The way that we work is we sit at the intersection of those two: helping the company to offer education as a benefit to their frontline workers, and working with both universities and employers to help retain the students as they move through school and move through work. Our coaching team’s main goal is to think about that dual metric of work retention and school retention.
How does the business work? How do the dollars flow from a company, to you?
Eighty-seven percent of the Fortune 1000 [companies] have a tuition assistance or a tuition reimbursement model, but most have not used it to focus on the frontline worker. So when we work with a company, it’s normally the first time they are thinking, “This isn’t just for accountants who are earning MBA, this could be for our frontline folks who are working hourly.”
So they give the tuition reimbursement to their frontline workers, and they can choose to spend it at universities or learning providers. We have revenue shares with those partners to pay for the coaching and advising that we provide.
Tell me a little more about your deal with Chipotle to illustrate how the model works.
We got to know Chipotle through a random connection. We had reached out to one of their folks who had written an article about their education program, and we sent them a Linkedin message. What took shape was building a partnership where all of Chipotle’s employees around the country are eligible for education programs. If you’ve been at Chipotle for a year or have reached their frontline manager role, you are eligible for up to $5,250 of education benefits from the company.
When the employee then chooses to spend those education benefits, they can go on Guild’s platform and see a whole variety of options—everything from a GED program to an ESL class, math or English class, a full Associate’s degree, a Bachelor’s degree, and even a Master’s.
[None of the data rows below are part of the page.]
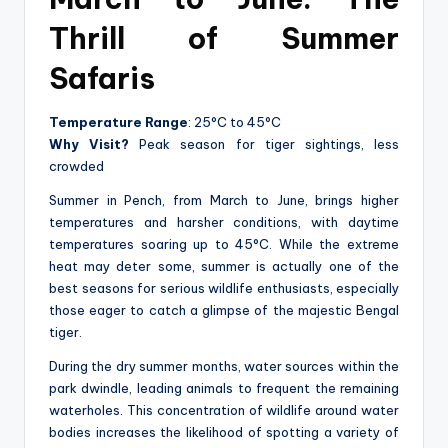
Thrill of Summer
Safaris
Temperature Range
: 25°C to 45°C
Why Visit?
Peak season for tiger sightings, less
crowded
Summer in Pench, from March to June, brings higher
temperatures and harsher conditions, with daytime
temperatures soaring up to 45°C. While the extreme
heat may deter some, summer is actually one of the
best seasons for serious wildlife enthusiasts, especially
those eager to catch a glimpse of the majestic Bengal
tiger.
During the dry summer months, water sources within the
park dwindle, leading animals to frequent the remaining
waterholes. This concentration of wildlife around water
bodies increases the likelihood of spotting a variety of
Then they work with our coaching team to figure out, “What’s the right program for me? When and how should I manage going back to school?” Our coaches help them get on the path and then check in with the employee every week.
Why can’t or why aren’t companies providing what Guild is offering by themselves?
Resources. I know one large company that’s doing it themselves, and that meant hiring 32 full-time employees to build one partnership with a university. That’s a lot of work, obviously, and something each company has to figure out if that is the right path for them. We love when companies are innovating in this space, but we’re thrilled to be the partner for companies that don’t have that resource.
One would figure that when you get your education degree, that you’re more likely to move on and do something else.
Yes, but our companies are surprisingly supportive of that, and it took me a little while to understand that. Companies have a large majority of entry-level roles, and then fewer management roles above them. Many of our companies understand that this is only going to be the right job for someone for two, three, maybe four years. They can retain that worker while they earn a bachelor’s degree and either move up into that management role or move on to become an accountant or a teacher or a nurse. That’s actually a huge win for our companies.
[From the audience] How do you address this particular fear when you are dealing with these companies who do worry about turnover and employees leaving?
It starts with helping make sure we have an honest conversation with the company about their annual turnover cost. In the U.S. today, at the very low end, you see a company having about a $3,300 turnover cost for their frontline workers that may be making eight dollars an hour. In healthcare those costs may be $10,000 to $16,000. So one really thoughtful chief learning officer put it this way to me: Guild simply has to be more affordable than the cost of watching that employee walk out the door, and the cost is anywhere from $3,000 to $16,000.